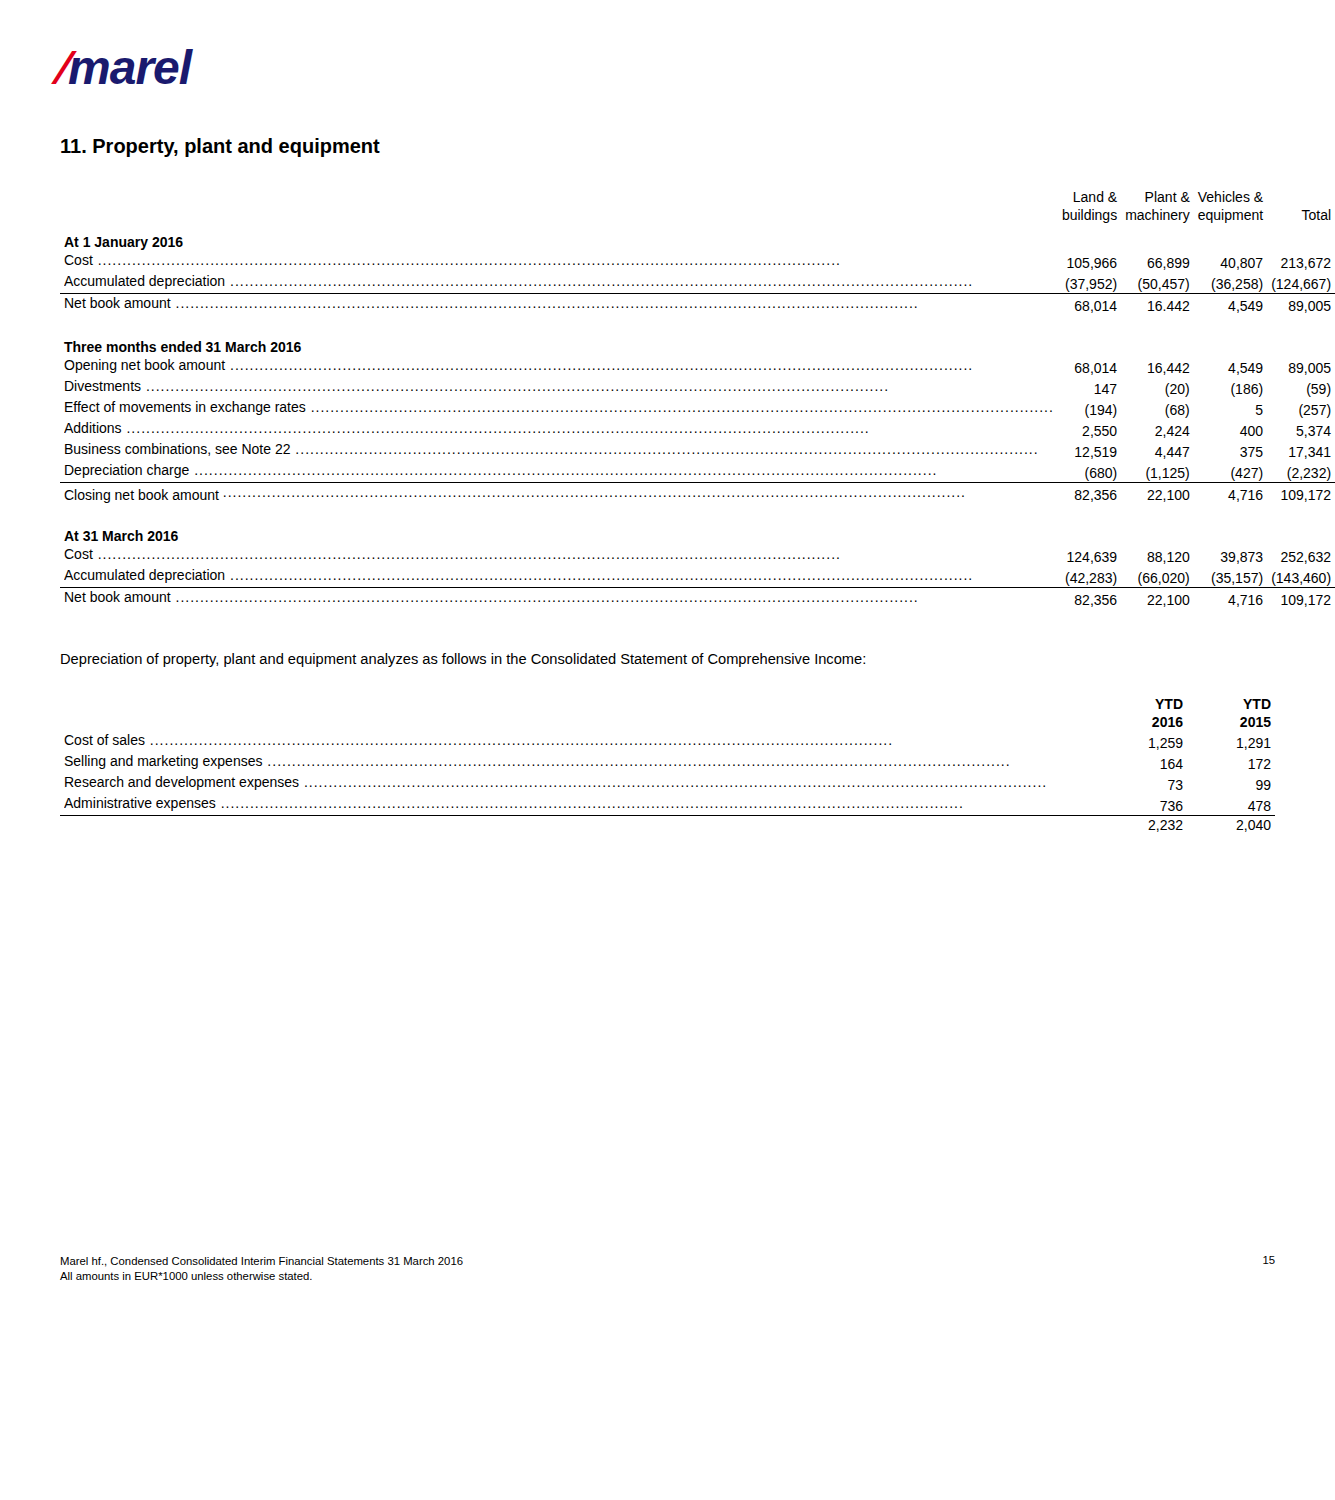⁄marel
11. Property, plant and equipment
| | Land & | Plant & | Vehicles & | |
| | buildings | machinery | equipment | Total |
| At 1 January 2016 | | | | |
| Cost | 105,966 | 66,899 | 40,807 | 213,672 |
| Accumulated depreciation | (37,952) | (50,457) | (36,258) | (124,667) |
| Net book amount | 68,014 | 16.442 | 4,549 | 89,005 |
| Three months ended 31 March 2016 | | | | |
| Opening net book amount | 68,014 | 16,442 | 4,549 | 89,005 |
| Divestments | 147 | (20) | (186) | (59) |
| Effect of movements in exchange rates | (194) | (68) | 5 | (257) |
| Additions | 2,550 | 2,424 | 400 | 5,374 |
| Business combinations, see Note 22 | 12,519 | 4,447 | 375 | 17,341 |
| Depreciation charge | (680) | (1,125) | (427) | (2,232) |
| Closing net book amount | 82,356 | 22,100 | 4,716 | 109,172 |
| At 31 March 2016 | | | | |
| Cost | 124,639 | 88,120 | 39,873 | 252,632 |
| Accumulated depreciation | (42,283) | (66,020) | (35,157) | (143,460) |
| Net book amount | 82,356 | 22,100 | 4,716 | 109,172 |
Depreciation of property, plant and equipment analyzes as follows in the Consolidated Statement of Comprehensive Income:
| | YTD | YTD |
| | 2016 | 2015 |
| Cost of sales | 1,259 | 1,291 |
| Selling and marketing expenses | 164 | 172 |
| Research and development expenses | 73 | 99 |
| Administrative expenses | 736 | 478 |
| | 2,232 | 2,040 |
Marel hf., Condensed Consolidated Interim Financial Statements 31 March 2016
All amounts in EUR*1000 unless otherwise stated.
15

# WORK ORDER
All of the material above should be output exactly, with the pictures left behind.

# WRITTEN RESPONSE
⁄marel
11. Property, plant and equipment
| | Land & | Plant & | Vehicles & | |
| | buildings | machinery | equipment | Total |
| At 1 January 2016 | | | | |
| Cost | 105,966 | 66,899 | 40,807 | 213,672 |
| Accumulated depreciation | (37,952) | (50,457) | (36,258) | (124,667) |
| Net book amount | 68,014 | 16.442 | 4,549 | 89,005 |
| Three months ended 31 March 2016 | | | | |
| Opening net book amount | 68,014 | 16,442 | 4,549 | 89,005 |
| Divestments | 147 | (20) | (186) | (59) |
| Effect of movements in exchange rates | (194) | (68) | 5 | (257) |
| Additions | 2,550 | 2,424 | 400 | 5,374 |
| Business combinations, see Note 22 | 12,519 | 4,447 | 375 | 17,341 |
| Depreciation charge | (680) | (1,125) | (427) | (2,232) |
| Closing net book amount | 82,356 | 22,100 | 4,716 | 109,172 |
| At 31 March 2016 | | | | |
| Cost | 124,639 | 88,120 | 39,873 | 252,632 |
| Accumulated depreciation | (42,283) | (66,020) | (35,157) | (143,460) |
| Net book amount | 82,356 | 22,100 | 4,716 | 109,172 |
Depreciation of property, plant and equipment analyzes as follows in the Consolidated Statement of Comprehensive Income:
| | YTD | YTD |
| | 2016 | 2015 |
| Cost of sales | 1,259 | 1,291 |
| Selling and marketing expenses | 164 | 172 |
| Research and development expenses | 73 | 99 |
| Administrative expenses | 736 | 478 |
| | 2,232 | 2,040 |
Marel hf., Condensed Consolidated Interim Financial Statements 31 March 2016
All amounts in EUR*1000 unless otherwise stated.
15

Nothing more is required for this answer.